Na data do ocorrido, o homem investigado compareceu ao segundo estabelecimento, onde o Ford Fusion estava estacionado, e retirou o automóvel sem comunicar o dono da oficina responsável pela retífica. Testemunhas informaram que ele afirmou devolver o carro somente quando o suposto defeito mecânico fosse sanado. Ao tomar conhecimento da situação, o mecânico dirigiu-se à Delegacia de Polícia Civil e, simultaneamente, acionou a Polícia Militar para relatar a subtração do bem.

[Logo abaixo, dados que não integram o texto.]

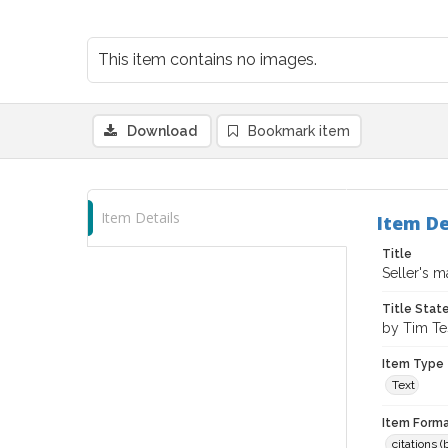
This item contains no images.
Download
Bookmark item
Item Details
Item De
Title
Seller's 
Title Sta
by Tim Te
Item Type
Text
Item Forma
citations 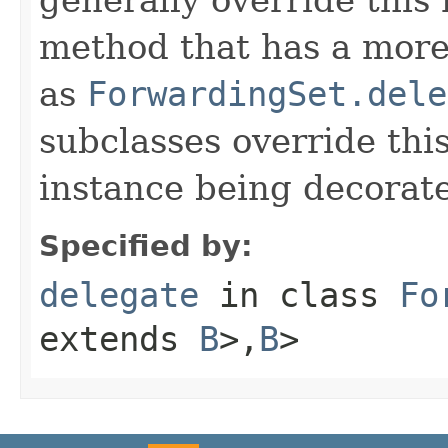
method that has a more 
as
ForwardingSet.dele
subclasses override thi
instance being decorat
Specified by:
delegate
in class
Fo
extends
B
>,
B
>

Com base nas informações fornecidas, uma equipe da Polícia Militar foi deslocada para acompanhar o mecânico e a proprietária formal do veículo até a residência do suspeito. No endereço indicado, o homem apresentou comportamento descrito como cooperativo: entregou voluntariamente a chave do automóvel, permitiu a conferência das condições externas do carro e aceitou dirigir-se por meios próprios à delegacia para oficializar sua versão dos fatos.

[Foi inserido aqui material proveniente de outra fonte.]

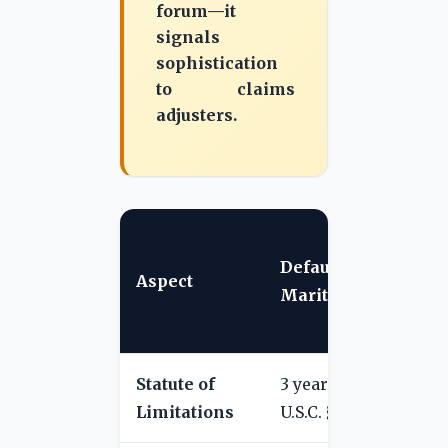
forum—it
signals
sophistication
to claims
adjusters.
T
Default
C
Aspect
Maritime Law
T
C
Statute of
3 years (46
1 
Limitations
U.S.C. § 30106)
fi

O carro foi recuperado sem sinais visíveis de dano e posteriormente entregue à proprietária. Toda a documentação referente à ocorrência, incluindo depoimentos iniciais e registro fotográfico, foi remetida à Polícia Civil de Paranaíba, responsável pela investigação. Os agentes civis analisarão se houve efetiva configuração de exercício arbitrário das próprias razões ou eventual incidência de outros delitos, como ameaça, em razão dos atritos verificados nos meses anteriores.

Como a apuração está em fase preliminar, a autoridade policial ainda avalia circunstâncias como a validade do serviço prestado, o alcance da garantia concedida e as condições em que o veículo foi retirado. A conclusão do inquérito dependerá de laudos técnicos, oitivas adicionais e eventuais esclarecimentos sobre a alegação de defeitos persistentes no motor. Até o momento, não há indícios de que o suspeito tenha utilizado violência física ou danificado o automóvel, mas o procedimento segue aberto para confirmação de todos os detalhes.

Após a conclusão do inquérito, o Ministério Público poderá decidir se oferece denúncia, solicita arquivamento ou propõe medidas alternativas, conforme o resultado das diligências. Enquanto isso, tanto o mecânico quanto o cliente permanecem à disposição das autoridades para prestar novos esclarecimentos, caso necessário.